Debates between Rosena Allin-Khan and Rosie Duffield during the 2017-2019 Parliament

NHS Winter Crisis

Debate between Rosena Allin-Khan and Rosie Duffield
Wednesday 10th January 2018

(6 years, 10 months ago)

Commons Chamber
Read Full debate Read Hansard Text Read Debate Ministerial Extracts
Rosena Allin-Khan Portrait Dr Rosena Allin-Khan (Tooting) (Lab)
- Hansard - -

It is interesting to follow the hon. Member for Sleaford and North Hykeham (Dr Johnson). I have to say respectfully that I wholeheartedly disagree with her. She speaks of some kind of NHS utopia, but that is not the reality that I have seen on our A&E frontline. I am an A&E specialist and I have worked in our NHS for the past 12 years.

When we look around an A&E department, everything is on display in high definition: people’s pain, fears, courage and hopes; the unfailing dedication, expertise and strength of the staff who work there; and yes, the state of the NHS, which is in turmoil. It is in crisis, which is turning into disaster. From hospitals across the country, we have heard that the problem is not a surface or temporary issue.

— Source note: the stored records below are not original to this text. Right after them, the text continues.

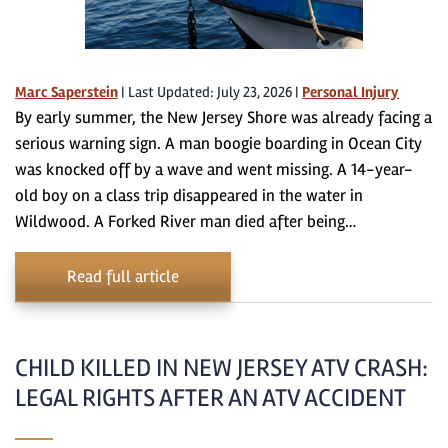
Marc Saperstein
|
Last Updated: July 23, 2026
|
Personal Injury
By early summer, the New Jersey Shore was already facing a
serious warning sign. A man boogie boarding in Ocean City
was knocked off by a wave and went missing. A 14-year-
old boy on a class trip disappeared in the water in
Wildwood. A Forked River man died after being…
Read full article
CHILD KILLED IN NEW JERSEY ATV CRASH:
LEGAL RIGHTS AFTER AN ATV ACCIDENT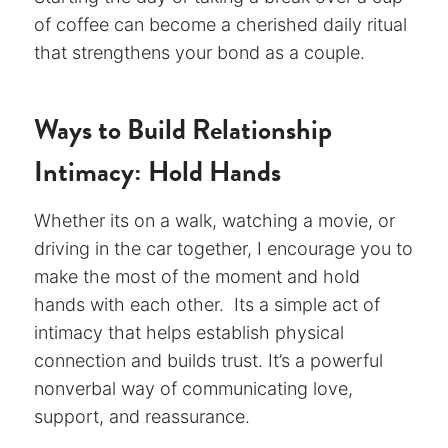
of coffee can become a cherished daily ritual
that strengthens your bond as a couple.
Ways to Build Relationship
Intimacy: Hold Hands
Whether its on a walk, watching a movie, or
driving in the car together, I encourage you to
make the most of the moment and hold
hands with each other. Its a simple act of
intimacy that helps establish physical
connection and builds trust. It’s a powerful
nonverbal way of communicating love,
support, and reassurance.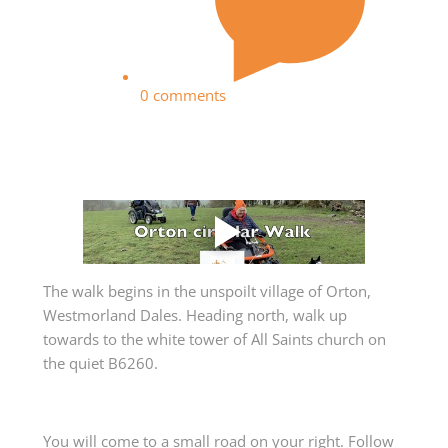
0 comments
The walk begins in the unspoilt village of Orton,
Westmorland Dales. Heading north, walk up
towards to the white tower of All Saints church on
the quiet B6260.
You will come to a small road on your right. Follow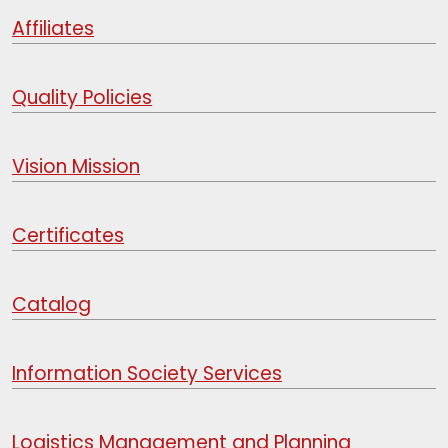
Affiliates
Quality Policies
Vision Mission
Certificates
Catalog
Information Society Services
Logistics Management and Planning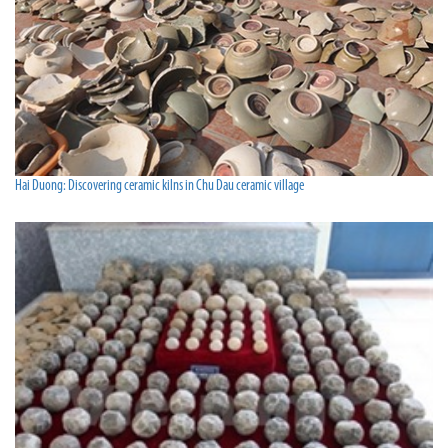
Hai Duong: Discovering ceramic kilns in Chu Dau ceramic village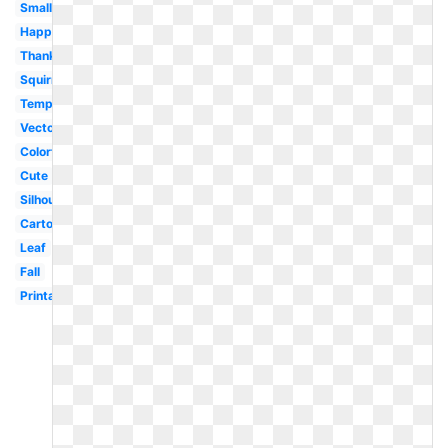
Small
Happy
Thanksgiving
Squirrel
Template
Vector
Colorful
Cute
Silhouette
Cartoon
Leaf
Fall
Printable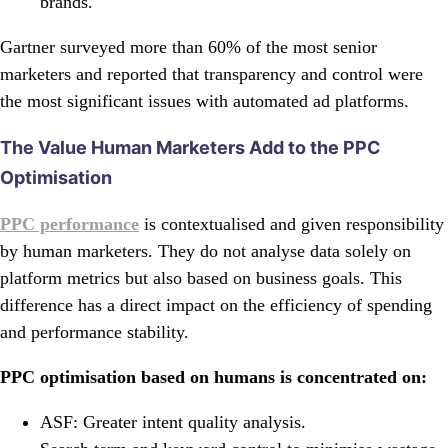
brands.
Gartner surveyed more than 60% of the most senior
marketers and reported that transparency and control were
the most significant issues with automated ad platforms.
The Value Human Marketers Add to the PPC
Optimisation
PPC performance
is contextualised and given responsibility
by human marketers. They do not analyse data solely on
platform metrics but also based on business goals. This
difference has a direct impact on the efficiency of spending
and performance stability.
PPC optimisation based on humans is concentrated on:
ASF: Greater intent quality analysis.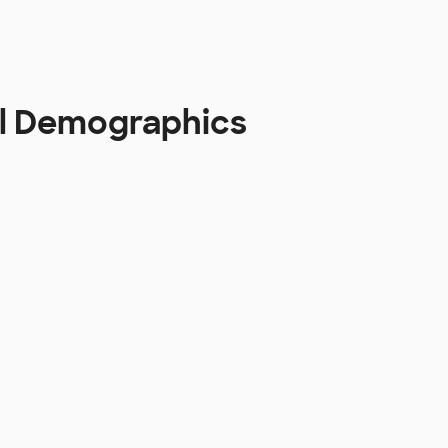
aul Demographics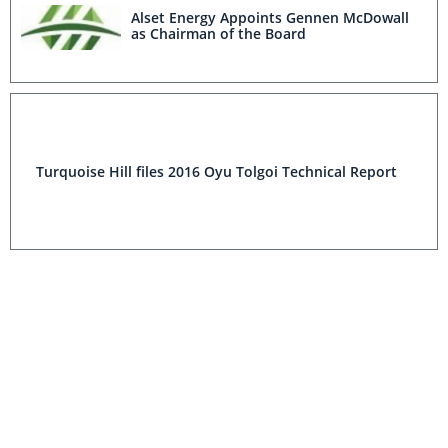
Alset Energy Appoints Gennen McDowall
as Chairman of the Board
Turquoise Hill files 2016 Oyu Tolgoi Technical Report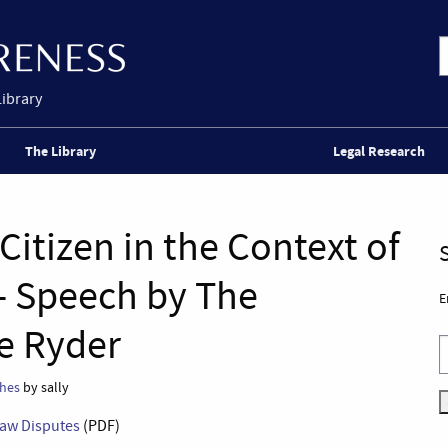
Library
The Library
Legal Research
itizen in the Context of
– Speech by The
E
e Ryder
hes
by sally
Law Disputes
(PDF)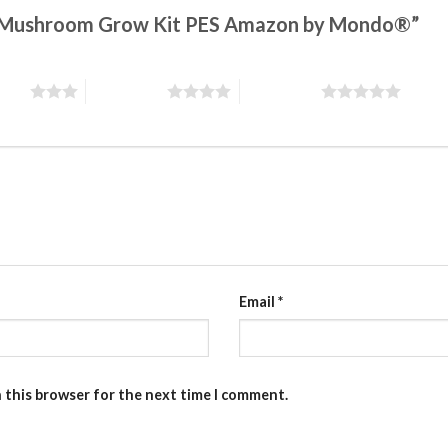
gic Mushroom Grow Kit PES Amazon by Mondo®”
stars
4 of 5 stars
5 of 5 stars
Email
*
n this browser for the next time I comment.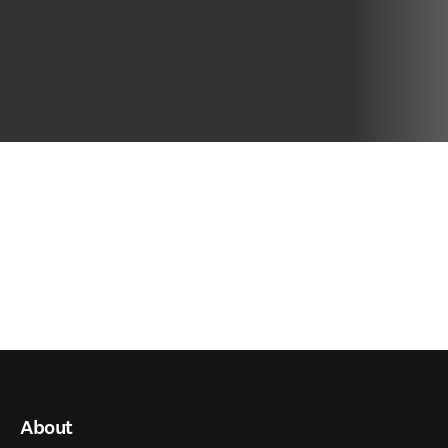
About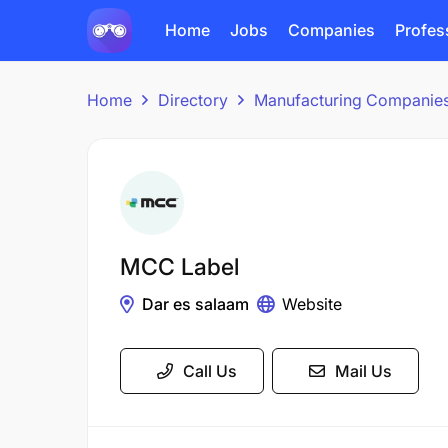
Home
Jobs
Companies
Profes
Home
Directory
Manufacturing Companie
MCC Label
Dar es salaam
Website
Call Us
Mail Us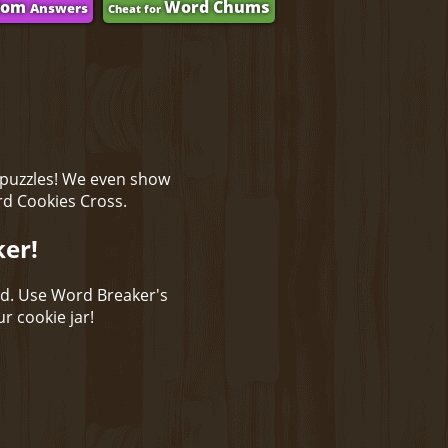
dom
Word Chums
Answers
Cheat for
 puzzles! We even show
rd Cookies Cross.
ker!
ld. Use Word Breaker's
r cookie jar!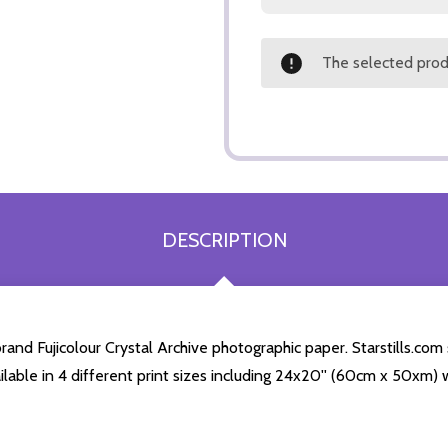
The selected produ
DESCRIPTION
and Fujicolour Crystal Archive photographic paper. Starstills.com 
ailable in 4 different print sizes including 24x20'' (60cm x 50xm) 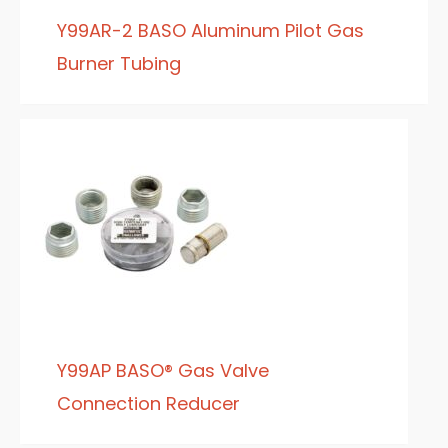
Y99AR-2 BASO Aluminum Pilot Gas
Burner Tubing
Y99AP BASO® Gas Valve
Connection Reducer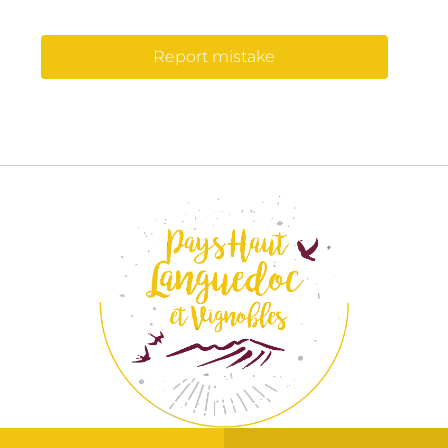
Report mistake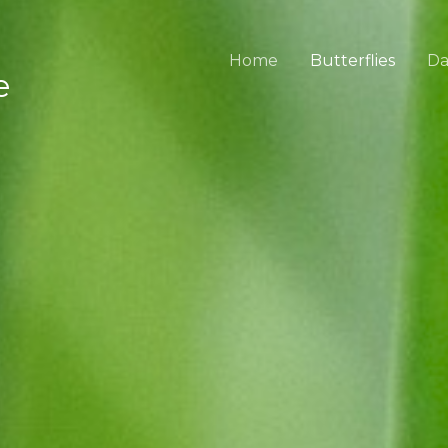
Home
Butterflies
Da
e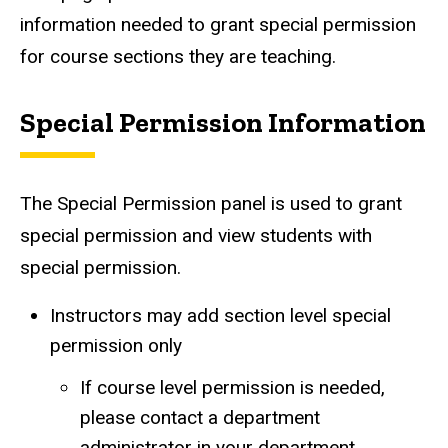
information needed to grant special permission
for course sections they are teaching.
Special Permission Information
The Special Permission panel is used to grant
special permission and view students with
special permission.
Instructors may add section level special
permission only
If course level permission is needed,
please contact a department
administrator in your department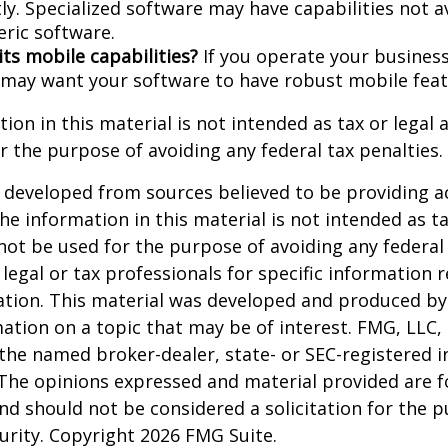
ly. Specialized software may have capabilities not a
ric software.
its mobile capabilities?
If you operate your busines
 may want your software to have robust mobile feat
ion in this material is not intended as tax or legal a
r the purpose of avoiding any federal tax penalties.
 developed from sources believed to be providing a
he information in this material is not intended as ta
 not be used for the purpose of avoiding any federal 
 legal or tax professionals for specific information 
uation. This material was developed and produced b
ation on a topic that may be of interest. FMG, LLC, 
h the named broker-dealer, state- or SEC-registered
 The opinions expressed and material provided are f
nd should not be considered a solicitation for the 
curity. Copyright
2026 FMG Suite.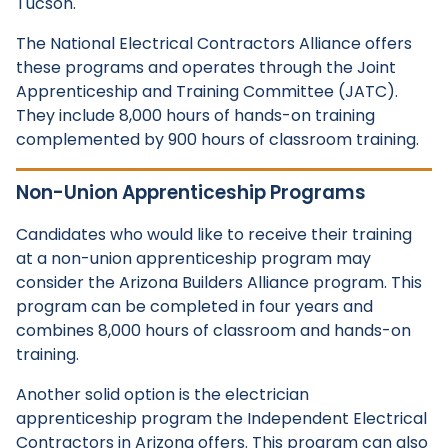
Tucson.
The National Electrical Contractors Alliance offers
these programs and operates through the Joint
Apprenticeship and Training Committee (JATC).
They include 8,000 hours of hands-on training
complemented by 900 hours of classroom training.
Non-Union Apprenticeship Programs
Candidates who would like to receive their training
at a non-union apprenticeship program may
consider the Arizona Builders Alliance program. This
program can be completed in four years and
combines 8,000 hours of classroom and hands-on
training.
Another solid option is the electrician
apprenticeship program the Independent Electrical
Contractors in Arizona offers. This program can also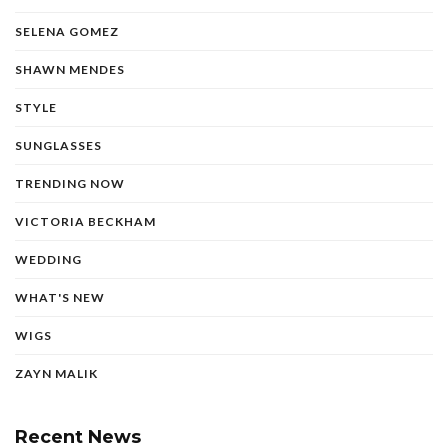
SELENA GOMEZ
SHAWN MENDES
STYLE
SUNGLASSES
TRENDING NOW
VICTORIA BECKHAM
WEDDING
WHAT'S NEW
WIGS
ZAYN MALIK
Recent News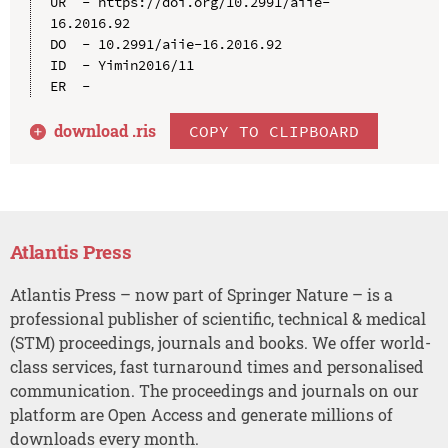
UR  - https://doi.org/10.2991/aiie-
16.2016.92

DO  - 10.2991/aiie-16.2016.92

ID  - Yimin2016/11

download .
ris
COPY TO CLIPBOARD
Atlantis Press
Atlantis Press – now part of Springer Nature – is a
professional publisher of scientific, technical & medical
(STM) proceedings, journals and books. We offer world-
class services, fast turnaround times and personalised
communication. The proceedings and journals on our
platform are Open Access and generate millions of
downloads every month.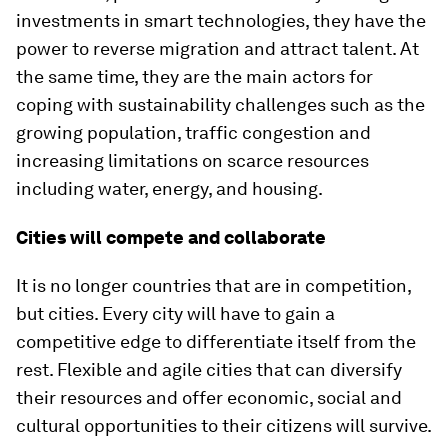
investments in smart technologies, they have the
power to reverse migration and attract talent. At
the same time, they are the main actors for
coping with sustainability challenges such as the
growing population, traffic congestion and
increasing limitations on scarce resources
including water, energy, and housing.
Cities will compete and collaborate
It is no longer countries that are in competition,
but cities. Every city will have to gain a
competitive edge to differentiate itself from the
rest. Flexible and agile cities that can diversify
their resources and offer economic, social and
cultural opportunities to their citizens will survive.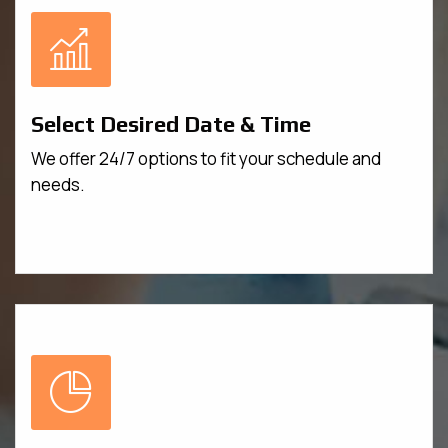
Select Desired Date & Time
We offer 24/7 options to fit your schedule and
needs.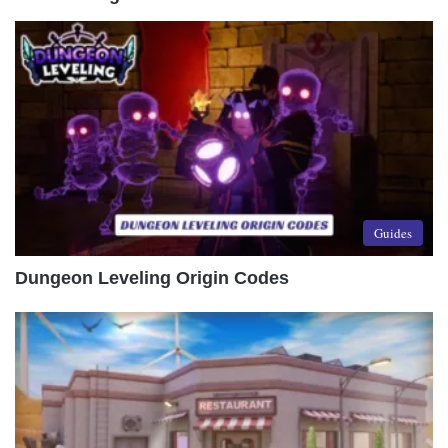
Guides
Dungeon Leveling Origin Codes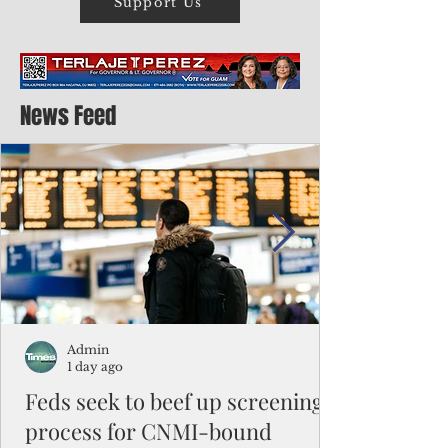
Support Us
News Feed
Admin
1 day ago
Feds seek to beef up screening
process for CNMI-bound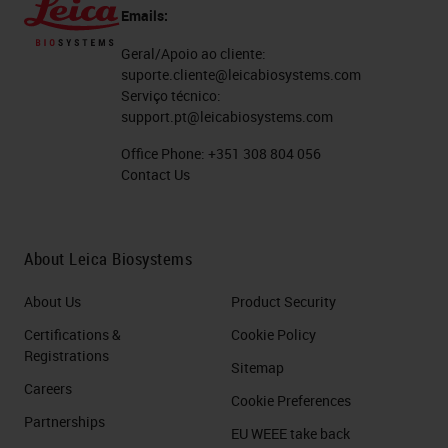
Emails:
Geral/Apoio ao cliente:
suporte.cliente@leicabiosystems.com
Serviço técnico:
support.pt@leicabiosystems.com
Office Phone:
+351 308 804 056
Contact Us
About Leica Biosystems
About Us
Product Security
Certifications &
Cookie Policy
Registrations
Sitemap
Careers
Cookie Preferences
Partnerships
EU WEEE take back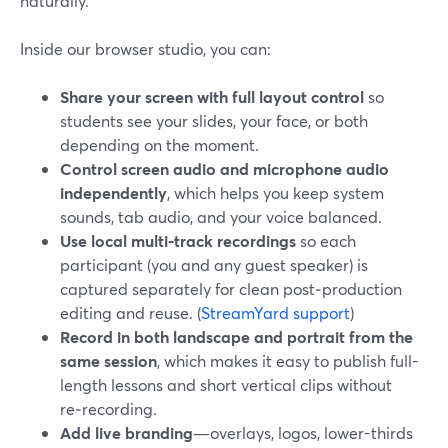
naturally.
Inside our browser studio, you can:
Share your screen with full layout control
so
students see your slides, your face, or both
depending on the moment.
Control screen audio and microphone audio
independently
, which helps you keep system
sounds, tab audio, and your voice balanced.
Use local multi‑track recordings
so each
participant (you and any guest speaker) is
captured separately for clean post‑production
editing and reuse. (
StreamYard support
)
Record in both landscape and portrait from the
same session
, which makes it easy to publish full-
length lessons and short vertical clips without
re‑recording.
Add live branding
—overlays, logos, lower-thirds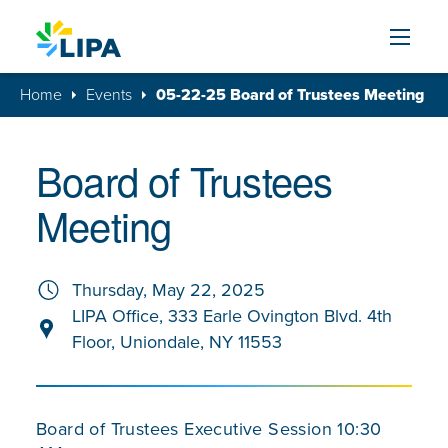
Skip to content
Home
Events
05-22-25 Board of Trustees Meeting
Board of Trustees
Meeting
Thursday, May 22, 2025
LIPA Office, 333 Earle Ovington Blvd. 4th
Floor, Uniondale, NY 11553
Board of Trustees Executive Session 10:30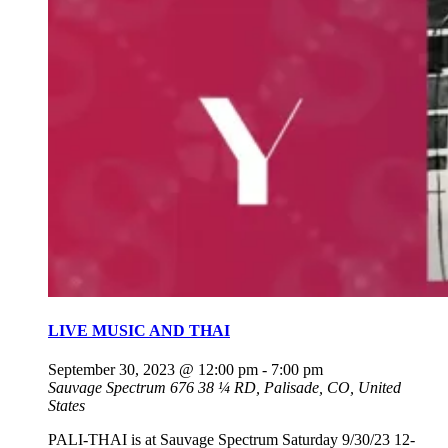
LIVE MUSIC AND THAI
September 30, 2023 @ 12:00 pm
-
7:00 pm
Sauvage Spectrum
676 38 ¼ RD, Palisade, CO, United
States
PALI-THAI is at Sauvage Spectrum Saturday 9/30/23 12-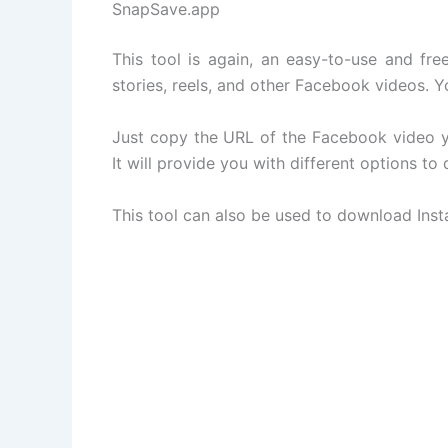
SnapSave.app
This tool is again, an easy-to-use and fr
stories, reels, and other Facebook videos. 
Just copy the URL of the Facebook video yo
It will provide you with different options to
This tool can also be used to download Ins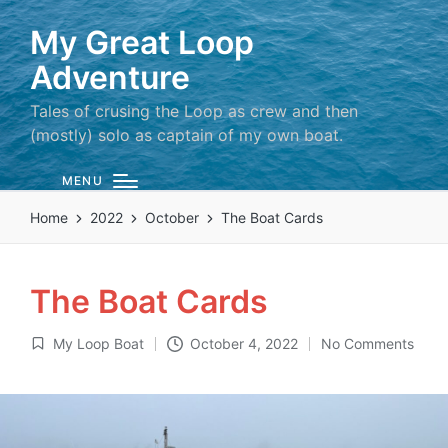
My Great Loop
Adventure
Tales of crusing the Loop as crew and then
(mostly) solo as captain of my own boat.
MENU
Home
2022
October
The Boat Cards
The Boat Cards
My Loop Boat
October 4, 2022
No Comments
Posted
in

The symptoms of the NHS crisis are all connected and multiply into new problems. That is not seen in statistics alone, but it is seen in A&E departments, which are completely overcrowded. People feel forced to come to A&E who should not be there: people who could not get a GP appointment or who had to wait too long for a hip replacement and are now in severe pain. Taken together with the emergency cases—from heart attacks and strokes to road traffic accidents—it is simply too much for the resources that we have.

The reality is stark. Cubicles are full because there is no space to move patients on to wards. The wards are full because our social care system is woefully inadequate and broken. When all beds are full, we see ambulances queuing up outside hospitals. They are full of patients who cannot get hospital care. What do we say to a mother or a father who is in an ambulance with their child, scared and anxious, and has to wait outside the hospital for another hour?

Doctors are too stretched to do the job we are trained to do. We are the recipients of first-class education and training in the UK and we cannot deliver the very thing that we know to be right: to treat the cause, not just the symptoms. There is little time for prevention.

On new year’s eve, when I worked in A&E, we had a teenage girl who fainted. We treated her and spent time talking to her, but we pride ourselves on being able to find root causes: is there an underlying eating disorder or is she being bullied at home or at school? To have those conversations, we need to build trust, which takes time. If we do not do that, the patient is more likely to return, sometimes in pain because their operation has been cancelled. A teenager who faints at school might need to be part of child and adolescent mental health services. That all places a burden on our already stretched NHS. It will not change until this Government decide to live up to their most sacred duty: the protection of the health and security of us all. The NHS is underfunded and overwhelmed.

Rosie Duffield Portrait Rosie Duffield (Canterbury) (Lab)
- Hansard - - - Excerpts

Does my hon. Friend agree that desperate patients should never have to resort to smuggling out secretly filmed footage of trolley-lined corridors with people sitting on the floors, such as the footage I have received from my constituents visiting and working at William Harvey Hospital in Ashford?

Rosena Allin-Khan Portrait Dr Allin-Khan
- Hansard - -

I agree that it is deplorable that patients should feel that they have to do that. The historic underfunding of the NHS is not an economic necessity; it is a political choice made by this Government, which is why they will not change their direction to protect us.

So, what must we do? We must change the Government. Until we do, the NHS will continue to crumble around its heroic staff, who will carry on giving their all; I am honoured to stand alongside them. We see their work not in the headlines, but in the most harrowing, important and joyful moments of people’s lives. As NHS practitioners, we cannot always change the outcome; but with time and resources, we can change the journey. It is time that we saw a change in our A&Es, our hospitals and our Department of Health.